O abandono estatal e a pressão crescente do agronegócio motivou os indígenas a se responsabilizarem pela fiscalização. Eles não possuem poder de polícia, mas usam tecnologia de ponta - inclusive drones - para detectar violações à integridade da TI e reportar aos órgão especializados.
“Nosso território pega 13 municípios e temos uma equipe pequena para ficar monitorando tudo. Eu venho sofrendo ameaças de morte por tomar a frente dessa proteção. Sou ameaçado há quatro ou cinco anos”, relata Awapy. O coordenador da fiscalização aprendeu, a duras penas, a levar as intimidações a sério.
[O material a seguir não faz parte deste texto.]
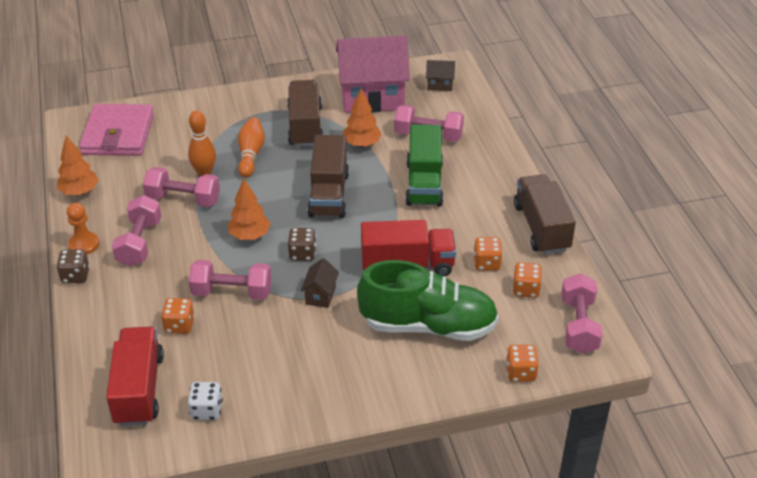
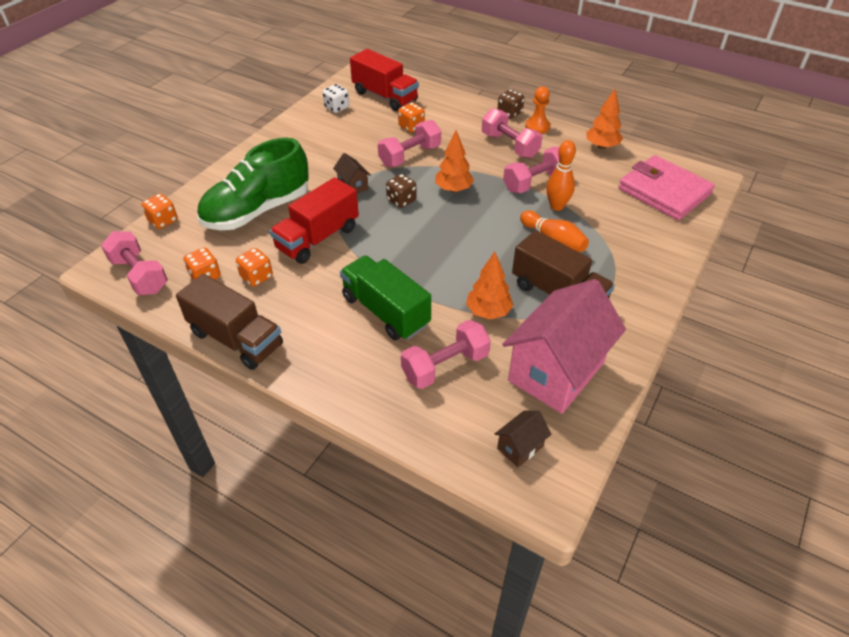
camera: 135 degrees right, 5 degrees up
(328, 194) = (446, 250): brown truck -> none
O primo dele, Ari Uru-Eu-Wau-Wau, também integrava o grupo de vigilância e foi encontrado morto aos 33 anos com marcas de espancamento, em abril de 2020.
A expulsão desses invasores não significa tranquilidade: as denúncias são constantes e o trabalho não tem fim. O grupo de monitoramento segue mobilizado para averiguar os alertas, que não param de chegar. “Com certeza tem outras invasões acontecendo, falta descobrir o local. Tem informação de que tem invasão perto de outra aldeia, perto do [município de] Campo Novo. A gente sabe que nesse local sempre tem invasão. Por isso vamos verificar lá”.